Malware virus spyware
A computer screen of Dirk Engling, spokesperson of the Chaos Computer Club, shows the file name (highlighted) of the Trojan spyware allegedly made by the German authorities in the CCC's offices in Berlin on Oct. 12 , 2011. - 

It's called Duqu. Don't worry just yet, it's not likely to have infected your computer. Unless, that is, your computer is located at Iran's Civil Defense Department. That's where Duqu has very recently been detected. It's not exactly known who created Duqu, but experts agree that it's so sophisticated it could only have come from a large well-funded organization. This isn't some kid dinking around in the basement, this is high-level.

"If you think about the way like say a cruise missile is built," says Alex Cox of RSA Security, "You've got the concept of a payload and then you've got the delivery system. You can think of Duqu in the same way. The malware has a delivery system and a payload.  In the Duqu example, the payload is just an information-stealing piece of malware, so when that Duqu malware is installed on a machine, it's able to collect information and send it back to its controllers, giving information on the machine it's installed on."

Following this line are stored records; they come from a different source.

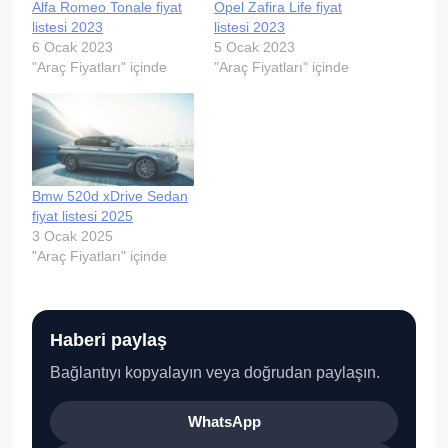
Alfa Romeo Tonale fiyat
Opel Zafira Life fiyat
listesi 2023
listesi 2023
6 Ocak 2023
5 Ocak 2023
"Araç Fiyatları" içinde
"Araç Fiyatları" içinde
Bmw 520d xDrive Sedan
fiyat listesi 2025
3 Ocak 2025
"Araç Fiyatları" içinde
Haberi paylaş
Bağlantıyı kopyalayın veya doğrudan paylaşın.
WhatsApp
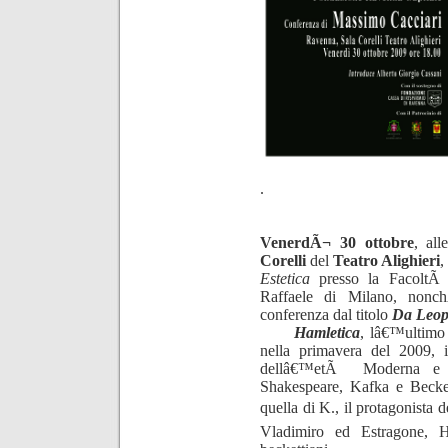
.
VenerdÃ¬ 30 ottobre
, al
Corelli
del
Teatro Alighieri
,
Estetica
presso la FacoltÃ
Raffaele di Milano, non
conferenza dal titolo
Da Leopa
Hamletica
, lâ€™ultimo 
nella primavera del 2009, i
dellâ€™etÃ Moderna e C
Shakespeare, Kafka e Becket
quella di K., il protagonista 
Vladimiro ed Estragone, 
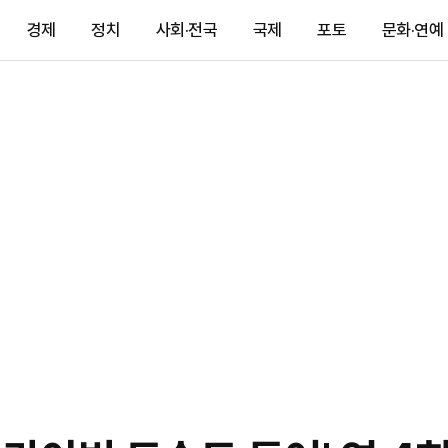
경제
정치
사회·전국
국제
포토
문화·연예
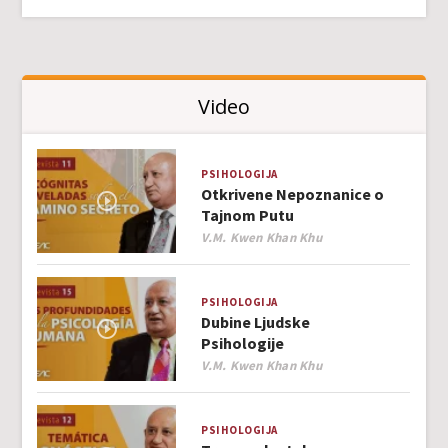
Video
PSIHOLOGIJA
Otkrivene Nepoznanice o
Tajnom Putu
Author
V.M. Kwen Khan Khu
PSIHOLOGIJA
Dubine Ljudske
Psihologije
Author
V.M. Kwen Khan Khu
PSIHOLOGIJA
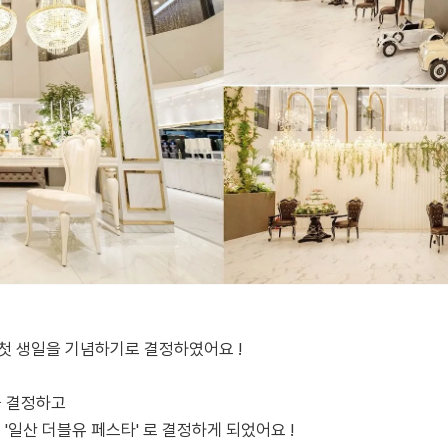
첫 생일을 기념하기로 결정하였어요 !
을 결정하고
 '일산 더블유 페스타' 로 결정하게 되었어요 !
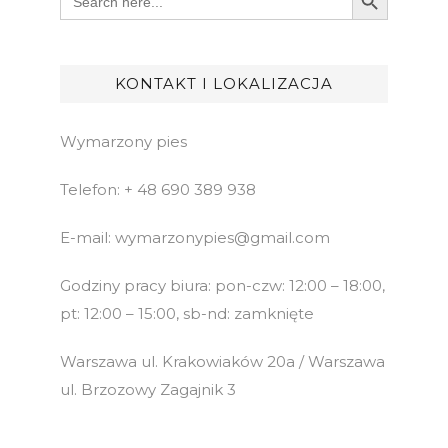
for:
KONTAKT I LOKALIZACJA
Wymarzony pies
Telefon: + 48 690 389 938
E-mail: wymarzonypies@gmail.com
Godziny pracy biura: pon-czw: 12:00 – 18:00,
pt: 12:00 – 15:00, sb-nd: zamknięte
Warszawa ul. Krakowiaków 20a / Warszawa
ul. Brzozowy Zagajnik 3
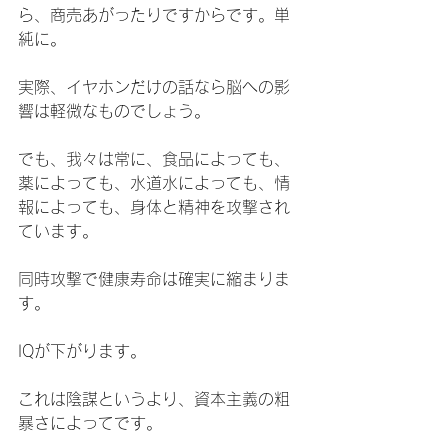
ら、商売あがったりですからです。単
純に。
実際、イヤホンだけの話なら脳への影
響は軽微なものでしょう。
でも、我々は常に、食品によっても、
薬によっても、水道水によっても、情
報によっても、身体と精神を攻撃され
ています。
同時攻撃で健康寿命は確実に縮まりま
す。
IQが下がります。
これは陰謀というより、資本主義の粗
暴さによってです。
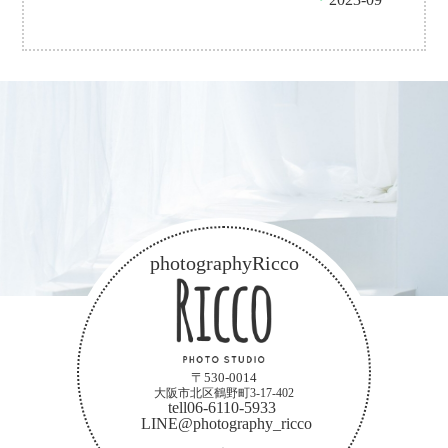
photographyRicco
〒530-0014
大阪市北区鶴野町3-17-402
tell06-6110-5933
LINE@photography_ricco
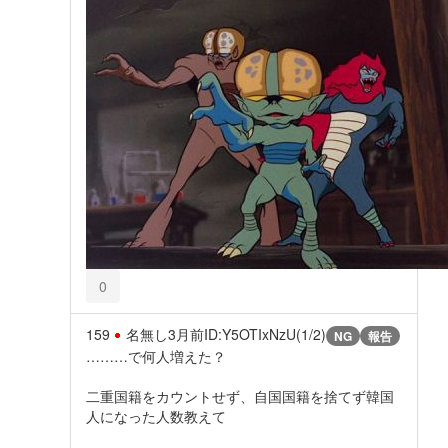
0
159
名無し
3月前
ID:Y5OTIxNzU(1/2)
NG
報告
………で何人増えた？
二重国籍をカウントせず、自国国籍を捨てず韓国
人になった人数教えて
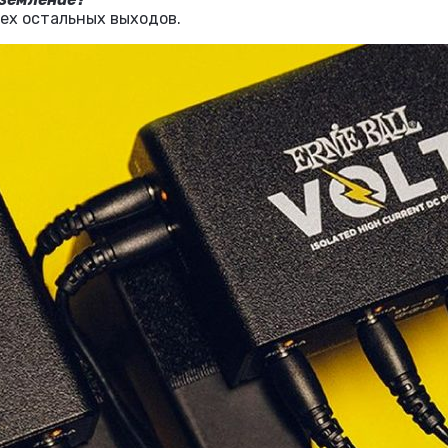
ех остальных выходов.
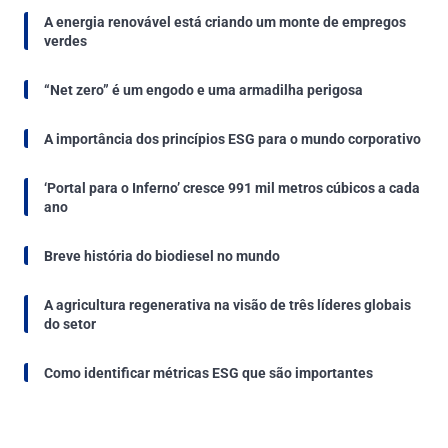
A energia renovável está criando um monte de empregos
verdes
“Net zero” é um engodo e uma armadilha perigosa
A importância dos princípios ESG para o mundo corporativo
‘Portal para o Inferno’ cresce 991 mil metros cúbicos a cada
ano
Breve história do biodiesel no mundo
A agricultura regenerativa na visão de três líderes globais
do setor
Como identificar métricas ESG que são importantes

In other words, it's a spy. But this is online espionage. No trenchcoats, no briefcases.  Just malware. Welcome to the future. And Duqu is incredibly hard to detect in part because it flees the scene of the crime, deleting itself within days of installing.

As for how it gets in in the first place, Kevin Haley from Symantec Security Response says, "It hides itself within a Word document. When the user clicks on it, there is actually a vulnerability, a way that runs the program the way it's not supposed to be run which allows the threat to get downloaded on the computer and run."

Duqu has been compared to Stuxnet, a recent computer worm that appears to be targeting control systems for things like Iran’s nuclear power program.  Haley says, “The reason it's been associated (with Stuxnet) is based on our research. It has some of same source code, kind of the building blocks of a computer program, are used in Duqu that were used in Stuxnet. The difference between the two is Duqu is only doing what we call reconnaissance. It's getting on the computer and it's looking for information. Stuxnet not only got on the computer and looked for information, but it took that information and crafted a pretty incredible attacks that ended up attacking industrial control systems, the tiny computers that run, in this case, cylinders that were used to enrich uranium."

Experts aren’t yet sure what Duqu is trying to achieve here, what the ultimate goal is. Stay tuned.

Also on today’s program, Jailbreak the Patriarchy is a new extension you can get, free, for the Chrome browser. It switches all gender pronouns on a website. He becomes she, mom becomes dad.

Creator Danielle Sucher created just for fun but has had some interesting gender insights along the way.